Garypricethinker_2-Senator John McCain (Gipper II) --- squishy, old-people sex. Gross. The News likes him, though…especially NPR.

-Evil-doers are shelling the Green Zone in Iraq despite the fact the ‘surge’ is working.

-So according to the Bush, Jr. Administration, the Democrats in Congress have made us more, unsafe this weekend. Beware airplanes from above…or those strange clicking sounds on your phone.

-Hey, President Bush, Jr. went to Africa. He ate mealie and fufu and drank lots of tej and danced. He couldn't’t get over all the ‘colored folks’ there and offered them some military bases, but they didn’t want any. He was overheard wondering aloud if Africa was one of those god-less Blue States.

-A B-2 Stealth Bomber crashed in Guam and two F-15 fighter jets crashed over the Gulf of Mexico this week. See what happens when those damned Democrats get close to the White House.

-Speaking of Democrats getting close to the White House, the Conspiracy Theorist in me wonders if the tragic death of the motorcycle cop in Senator Clinton’s motorcade in Texas and the lapse in security at Senator Obama’s campaign stop in Texas were shots across the bow of ‘Change’… just musing.

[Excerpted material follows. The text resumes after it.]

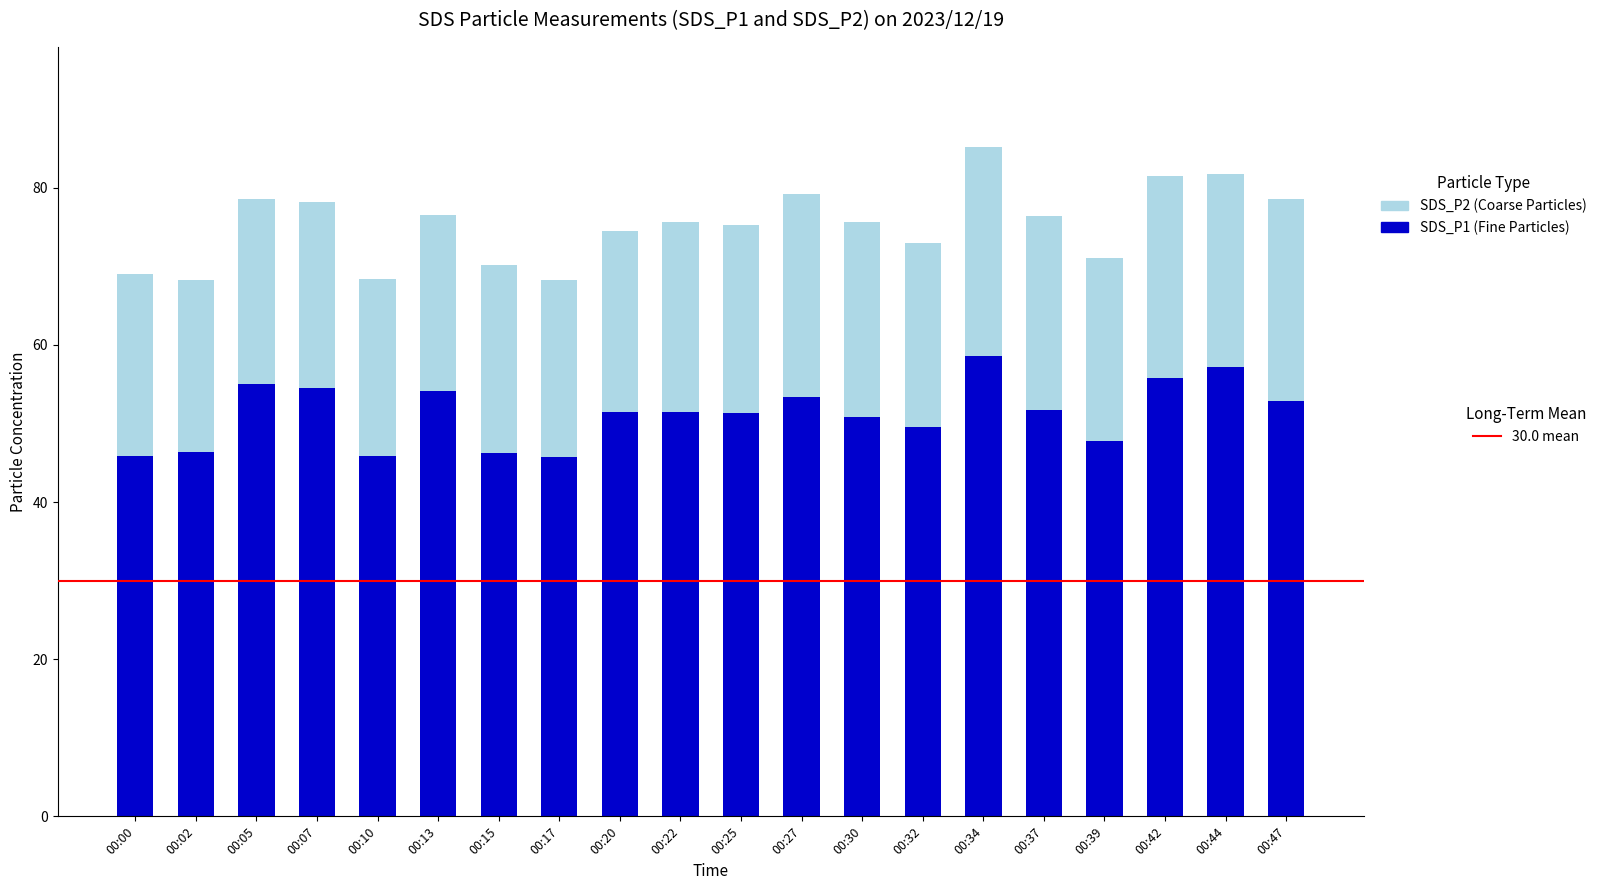

Count the number of data series in this chart.

2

-I’m having trouble telling the difference between The Huffington Post and The Drudge Report.

-Oscars tomorrow. I haven’t seen one film that is up for Best Picture. I guess that is my editorial comment on the state of the Motion Picture Industry in 2008.

-Just bought a bunch of Frank Sinatra records to help me get through the rest of this winter, the 2008 Presidential race, and, well, middle age: Nice & Easy, Close To You, No One Cares, Moonlight Sinatra, Francis A. Sinatra & Edward K. Ellington, Sinatra - A Man Alone: The Words and Music of McKuen, Sinatra & Company. It’s boozin’ time.

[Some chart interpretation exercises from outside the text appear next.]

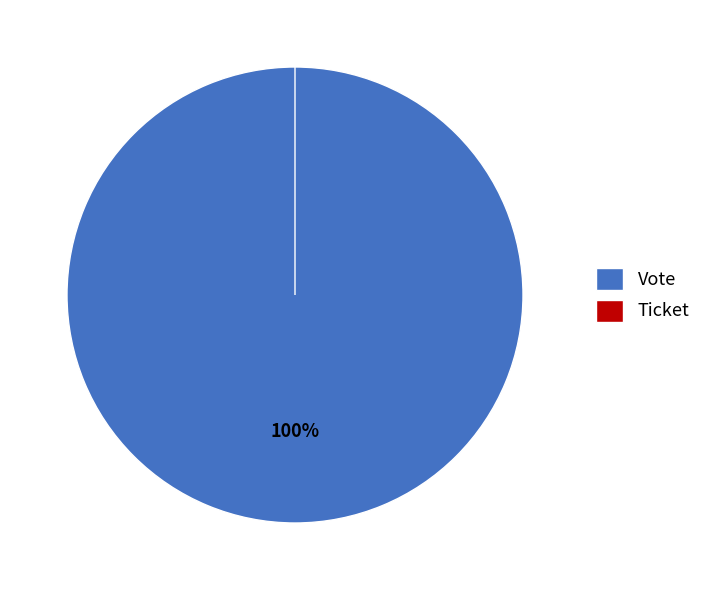

Combined, what portion of the pie is Vote and Ticket?

100.0%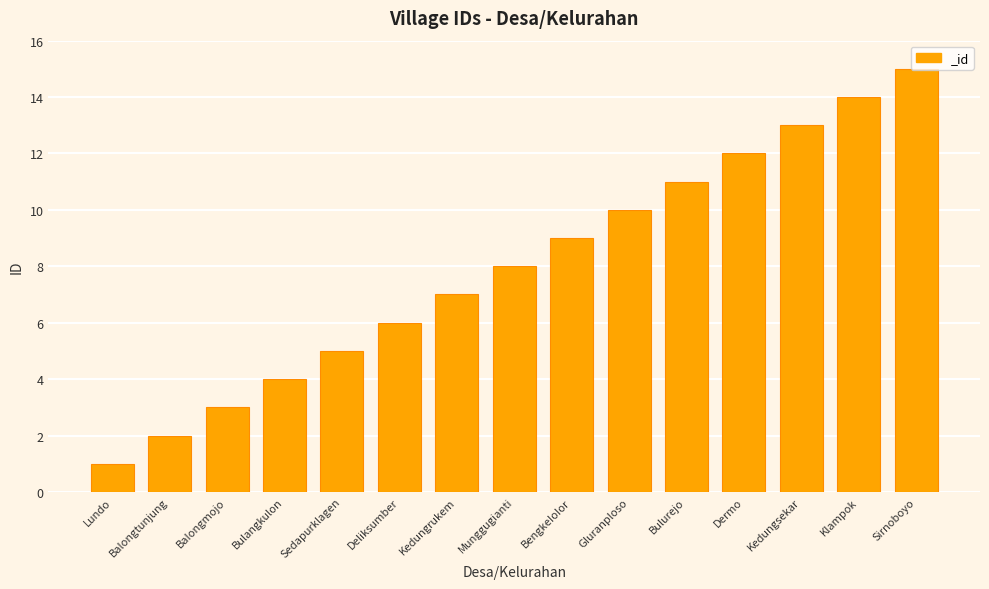

Does the chart contain any negative values?

No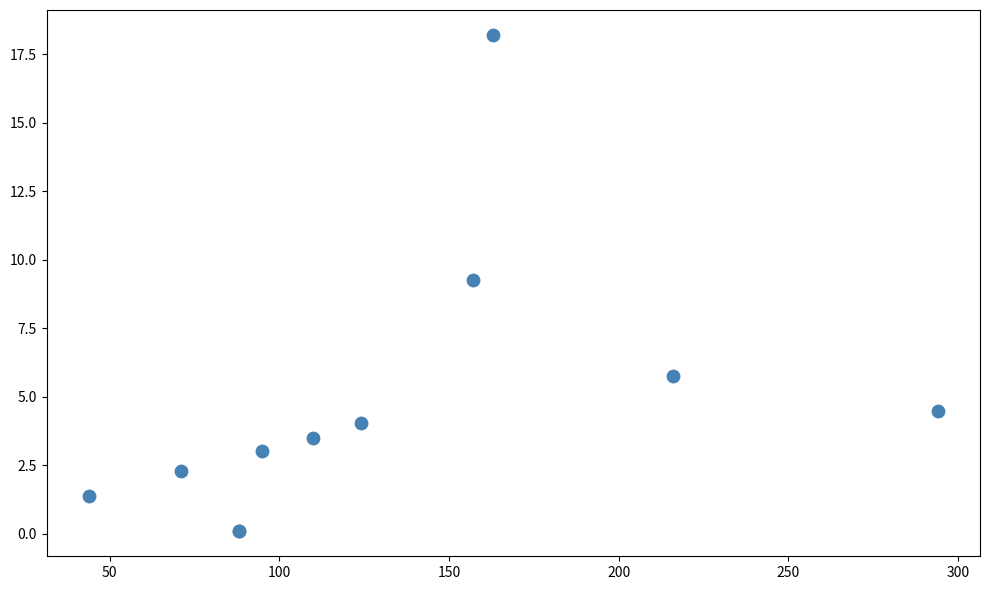

What Y value in the scatter plot is closest to 9?

9.3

-Started reading Thomas Pynchon’s Mason & Dixon but had to stop. I need help with this one so I downloaded an on-line guide by Toby Levy. He spent nine months reading the book and making notes every three pages. I also went to the History section of the library and took out Drawing the Line : How Mason and Dixon Surveyed the Most Famous Border in America by Edwin Danson..and I found a copy of The Journal of Charles Mason and Jeremiah Dixon (Memoirs of the American Philosophical Society, v. 76) by Charles Mason. Pynchon's book better be worth it.

-I am hooked on Terminator: The Sarah Connor Chronicles on FOX TV. I know, I know. What can I say?  Sarah Connor, shotguns, female terminators, flash-forwards to Skynet’s war. Must-see TV.  I feel like I’m cheating on Jamie Sommers, though.

-Made Swiss Steak for dinner this week! Bought a cheaper cut of meat and dipped it in flour and browned it with onions, then poured in some tomato sauce and scraped and mixed in the meat juices-stuff and let the whole thing simmer for four hours. Served with mashed potatoes and peas...and lot's of bread to dip. Yum! I'm not sure how, but I had some left-over and the next day threw some pasta into the frying pan with it, added the left-over peas and got two meals out of it.

-Keeping my head low and hoping for the best in the Ohio and Texas Democratic primaries on March 4th. Go Hillary!

January 05, 2008

Saturday Night In DeRosaWorld

WinterveggiesIt is cold and rainy here in the South Bay. Winter has set in and is torturing the natives. I went to the Sprouts Organic Market and bought a boneless chicken breast and some winter/root vegetables.

I chopped up the chicken and the rutabaga and parsnips and placed them in a glass Pyrex dish with olive oil and sea salt. Then I placed some baby carrots around and chopped up a tomato (I am Italian after all...see oregano later) Then put plenty of black pepper over the top, the aforementioned oregano and the generic 'italian herb mix' then Lady D added her two cents and sprinkled lavender on top while I was opening the wine. (Tavaglini Gattinara 2002 red wine).

We put on Rosemary Clooney sings Johnny Mercer, drank the wine for an hour, then ate.

I served it all over a brown rice medley that absorbed the natural chicken/vegetable stock.The chicken was a little dry, but the vegetables were perfect. I set the oven for 425 degrees F. I would probably adjust the oven temperature down next time.

This was a hardy, healthy dish that hit the spot on a windy, cold night. A light Italian red wine was the perfect appetizer.